Еще одну опасность представляли совы, эти были похуже сорок. Совы в Мальплаке водились в основном трех разновидностей: сипухи, неясыти и лилфордовы сычи, которые охотятся также и днем. Филины встречались редко, хотя порой и они залетали. Все эти существа обладали большей, чем сороки, отвагой и меньшей сообразительностью, отчего они так и не научились держаться от лиллипутов подальше. К тому же, на добычу они налетали не так, как это делают представители вороньего племени, а снижаясь почти отвесно, подобно пикирующим бомбардировщикам, так что убить их не было никакой возможности, – просто времени не оставалось. Оттого стоящему на куполе часовому полагалось ночью высматривать сов, и высмотрев, бить в колокол. Мария, когда ей рассказали о совах, вспомнила, что нередко слышала этот звон. Впрочем, в сельской местности раздается такое количество удивительных звуков, – ослы, к примеру, ревут, да много чего еще, – что люди невнимательные в них особо не вслушиваются. Звук колокол издавал низкий: дон-дондон, – и Мария полагала, что это каркает черная ворона. Заслышав звон, лиллипуты опускали головы и замирали, – в этом состояла единственная надежда на спасение. Стоило им шевельнуться, и сова бы их обнаружила, стоило взглянуть вверх, – она заметила бы белое в свете луны лицо. Если же неподвижно стоять, глядя перед собой, сова почти всегда пролетает мимо.

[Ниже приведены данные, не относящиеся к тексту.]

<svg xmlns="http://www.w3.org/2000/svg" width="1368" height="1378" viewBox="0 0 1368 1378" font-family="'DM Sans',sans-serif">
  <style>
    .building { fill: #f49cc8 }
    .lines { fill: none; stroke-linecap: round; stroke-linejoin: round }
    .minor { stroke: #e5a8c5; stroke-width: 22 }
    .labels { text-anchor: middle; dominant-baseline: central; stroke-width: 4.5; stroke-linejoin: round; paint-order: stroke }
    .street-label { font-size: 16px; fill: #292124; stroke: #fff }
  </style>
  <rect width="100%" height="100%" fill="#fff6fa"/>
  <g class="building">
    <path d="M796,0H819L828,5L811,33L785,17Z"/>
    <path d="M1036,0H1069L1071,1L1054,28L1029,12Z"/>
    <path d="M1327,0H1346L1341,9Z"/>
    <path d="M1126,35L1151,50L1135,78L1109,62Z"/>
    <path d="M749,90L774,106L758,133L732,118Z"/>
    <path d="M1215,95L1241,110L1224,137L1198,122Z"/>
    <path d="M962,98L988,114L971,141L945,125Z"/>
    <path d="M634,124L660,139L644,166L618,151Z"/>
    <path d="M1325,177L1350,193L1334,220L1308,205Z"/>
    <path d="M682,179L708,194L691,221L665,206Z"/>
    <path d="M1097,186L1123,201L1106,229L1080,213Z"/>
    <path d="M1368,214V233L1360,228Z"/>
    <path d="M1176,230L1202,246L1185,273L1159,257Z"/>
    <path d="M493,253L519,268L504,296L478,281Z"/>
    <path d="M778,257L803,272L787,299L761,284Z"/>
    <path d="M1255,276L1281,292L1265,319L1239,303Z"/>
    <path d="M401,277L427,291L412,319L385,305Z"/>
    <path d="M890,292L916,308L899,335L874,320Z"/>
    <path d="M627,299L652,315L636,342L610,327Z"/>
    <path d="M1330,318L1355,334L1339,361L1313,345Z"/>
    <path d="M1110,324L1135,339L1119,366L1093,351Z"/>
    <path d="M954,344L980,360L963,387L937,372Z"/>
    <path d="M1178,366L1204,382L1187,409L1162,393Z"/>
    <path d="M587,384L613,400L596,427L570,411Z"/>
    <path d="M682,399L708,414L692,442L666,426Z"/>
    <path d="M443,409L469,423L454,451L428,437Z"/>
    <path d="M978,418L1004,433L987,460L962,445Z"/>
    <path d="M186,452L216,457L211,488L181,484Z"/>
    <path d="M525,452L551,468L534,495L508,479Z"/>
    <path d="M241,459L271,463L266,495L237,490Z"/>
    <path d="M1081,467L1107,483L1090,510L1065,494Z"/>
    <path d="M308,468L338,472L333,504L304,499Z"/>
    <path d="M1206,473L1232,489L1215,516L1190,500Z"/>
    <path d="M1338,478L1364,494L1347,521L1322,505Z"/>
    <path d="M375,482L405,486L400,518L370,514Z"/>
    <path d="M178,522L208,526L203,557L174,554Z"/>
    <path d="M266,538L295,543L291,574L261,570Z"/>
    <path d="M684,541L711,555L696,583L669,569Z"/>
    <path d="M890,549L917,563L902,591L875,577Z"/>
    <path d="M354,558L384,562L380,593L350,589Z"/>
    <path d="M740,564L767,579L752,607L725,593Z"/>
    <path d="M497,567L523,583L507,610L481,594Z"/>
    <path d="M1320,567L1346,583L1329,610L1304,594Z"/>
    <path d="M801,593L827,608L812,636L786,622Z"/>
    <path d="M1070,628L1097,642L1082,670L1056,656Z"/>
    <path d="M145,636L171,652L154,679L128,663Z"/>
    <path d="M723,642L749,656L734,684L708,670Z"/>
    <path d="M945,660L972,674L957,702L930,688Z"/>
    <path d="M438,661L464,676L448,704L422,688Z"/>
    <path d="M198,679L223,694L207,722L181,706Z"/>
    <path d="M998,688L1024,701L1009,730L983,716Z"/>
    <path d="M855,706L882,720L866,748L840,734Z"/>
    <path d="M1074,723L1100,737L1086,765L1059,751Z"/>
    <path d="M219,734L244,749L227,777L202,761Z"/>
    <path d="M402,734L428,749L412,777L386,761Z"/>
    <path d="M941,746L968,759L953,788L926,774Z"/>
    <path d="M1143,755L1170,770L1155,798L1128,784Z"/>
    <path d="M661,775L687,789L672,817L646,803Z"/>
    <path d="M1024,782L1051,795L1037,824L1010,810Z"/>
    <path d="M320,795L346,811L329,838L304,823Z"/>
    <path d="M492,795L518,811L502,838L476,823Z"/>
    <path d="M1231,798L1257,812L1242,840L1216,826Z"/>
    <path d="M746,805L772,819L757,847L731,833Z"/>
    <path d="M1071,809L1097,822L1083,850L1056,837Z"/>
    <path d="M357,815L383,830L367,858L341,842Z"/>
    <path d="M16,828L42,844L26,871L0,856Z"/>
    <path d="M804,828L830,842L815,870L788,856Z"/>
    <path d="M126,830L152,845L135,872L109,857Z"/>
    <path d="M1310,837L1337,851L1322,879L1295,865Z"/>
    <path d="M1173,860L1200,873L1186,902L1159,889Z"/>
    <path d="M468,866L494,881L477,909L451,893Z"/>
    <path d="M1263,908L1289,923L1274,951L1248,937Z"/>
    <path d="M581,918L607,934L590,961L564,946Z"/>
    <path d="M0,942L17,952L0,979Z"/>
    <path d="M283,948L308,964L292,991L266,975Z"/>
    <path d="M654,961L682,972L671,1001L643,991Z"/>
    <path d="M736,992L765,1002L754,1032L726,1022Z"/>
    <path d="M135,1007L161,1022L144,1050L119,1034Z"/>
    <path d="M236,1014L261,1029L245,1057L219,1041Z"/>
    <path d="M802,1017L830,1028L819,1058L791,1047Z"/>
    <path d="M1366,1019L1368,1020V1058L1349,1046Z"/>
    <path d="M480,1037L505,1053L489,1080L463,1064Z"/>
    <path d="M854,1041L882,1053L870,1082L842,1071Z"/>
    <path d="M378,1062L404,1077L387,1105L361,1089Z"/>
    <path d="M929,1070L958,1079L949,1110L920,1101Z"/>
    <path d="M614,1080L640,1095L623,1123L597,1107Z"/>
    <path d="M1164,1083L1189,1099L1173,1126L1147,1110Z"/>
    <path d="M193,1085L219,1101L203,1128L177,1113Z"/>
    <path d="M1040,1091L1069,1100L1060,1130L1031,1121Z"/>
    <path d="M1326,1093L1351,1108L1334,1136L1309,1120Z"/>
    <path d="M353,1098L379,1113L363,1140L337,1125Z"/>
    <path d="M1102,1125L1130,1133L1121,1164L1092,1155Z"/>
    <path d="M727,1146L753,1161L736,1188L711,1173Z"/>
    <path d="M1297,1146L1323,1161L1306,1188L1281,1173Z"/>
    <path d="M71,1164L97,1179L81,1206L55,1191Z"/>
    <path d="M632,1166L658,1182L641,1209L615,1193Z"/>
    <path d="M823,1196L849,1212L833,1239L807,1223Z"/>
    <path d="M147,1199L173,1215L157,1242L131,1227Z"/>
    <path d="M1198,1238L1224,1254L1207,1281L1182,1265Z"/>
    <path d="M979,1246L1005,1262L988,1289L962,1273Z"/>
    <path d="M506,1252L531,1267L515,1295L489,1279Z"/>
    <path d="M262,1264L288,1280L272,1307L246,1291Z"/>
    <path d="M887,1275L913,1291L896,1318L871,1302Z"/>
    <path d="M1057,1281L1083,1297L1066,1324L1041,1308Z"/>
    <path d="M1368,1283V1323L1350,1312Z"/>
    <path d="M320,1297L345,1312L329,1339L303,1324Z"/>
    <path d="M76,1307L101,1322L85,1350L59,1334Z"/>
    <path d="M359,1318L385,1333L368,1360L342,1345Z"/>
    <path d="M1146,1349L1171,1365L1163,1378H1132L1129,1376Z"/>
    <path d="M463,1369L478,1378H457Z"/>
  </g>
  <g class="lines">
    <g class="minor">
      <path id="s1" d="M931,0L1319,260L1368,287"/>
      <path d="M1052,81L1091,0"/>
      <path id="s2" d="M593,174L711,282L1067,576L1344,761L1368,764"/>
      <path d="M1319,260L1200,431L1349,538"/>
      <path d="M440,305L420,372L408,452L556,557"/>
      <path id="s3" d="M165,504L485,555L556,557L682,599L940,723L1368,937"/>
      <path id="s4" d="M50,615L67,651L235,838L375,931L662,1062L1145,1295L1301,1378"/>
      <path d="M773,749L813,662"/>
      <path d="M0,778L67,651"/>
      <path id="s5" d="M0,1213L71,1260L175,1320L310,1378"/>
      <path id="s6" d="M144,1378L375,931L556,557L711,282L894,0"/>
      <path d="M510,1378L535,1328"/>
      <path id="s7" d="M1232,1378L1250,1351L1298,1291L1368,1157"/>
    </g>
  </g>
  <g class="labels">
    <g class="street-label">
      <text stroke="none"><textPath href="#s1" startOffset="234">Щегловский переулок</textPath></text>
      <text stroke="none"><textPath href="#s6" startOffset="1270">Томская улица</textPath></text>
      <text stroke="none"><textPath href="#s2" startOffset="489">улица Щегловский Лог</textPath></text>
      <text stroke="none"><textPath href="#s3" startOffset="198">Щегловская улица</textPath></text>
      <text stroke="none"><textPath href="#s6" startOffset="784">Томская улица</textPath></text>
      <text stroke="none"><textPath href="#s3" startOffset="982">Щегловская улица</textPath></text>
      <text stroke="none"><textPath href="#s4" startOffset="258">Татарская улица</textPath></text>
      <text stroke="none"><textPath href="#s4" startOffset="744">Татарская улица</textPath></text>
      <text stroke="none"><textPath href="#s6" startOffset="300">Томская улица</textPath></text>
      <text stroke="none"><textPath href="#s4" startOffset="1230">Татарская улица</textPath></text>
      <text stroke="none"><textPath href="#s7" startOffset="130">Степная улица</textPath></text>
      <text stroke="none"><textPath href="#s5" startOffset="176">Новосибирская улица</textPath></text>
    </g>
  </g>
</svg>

В дневное время, когда делать снаружи было, вообще говоря, и нечего, следовало страшиться кобчиков. С кобчиками поступать надлежало в точности так же.
Что же касается уходивших на материк следопытов, то их жизнь зависела только от них самих. Лиса представлялась им такой же огромной, как нам Национальная галерея, а поскольку она с легкостью перескакивала Трафальгарскую площадь, противопоставить ей было нечего. И самое неприятное – лиса обладает нюхом. Обстреливать ее их жалкими стрелами не имело никакого смысла. Прятаться в траве или застывать на месте – тоже, опять-таки из-за ее нюха. Лиллипуты пытались справиться с лисами самыми разными способами, – предлагалось, скажем, отпугивать их громким шумом или неприятными запахами, – но ни один не принес успеха. Триста лун тому назад прославленный следопыт сумел ослепить лису, всадив ей по стреле в каждый глаз, но, разумеется, от простых людей ожидать подобного хладнокровия не приходится. Обыкновенно, если лиса нападала на следопыта врасплох, ему оставалось только застыть, доверясь своей счастливой звезде. Но главное было – держать ухо востро, а нос по ветру, стараясь определить, не приближается ли к тебе это страшилище. Даже люди, чьи ноздри устроены немногим изящнее, чем пара каминов, и те, как правило, способны унюхать лису. А уж лиллипутов присущее им тонкое обоняние оповещало о приближении врага гораздо лучше. Получив подобное оповещение, они забирались на деревья.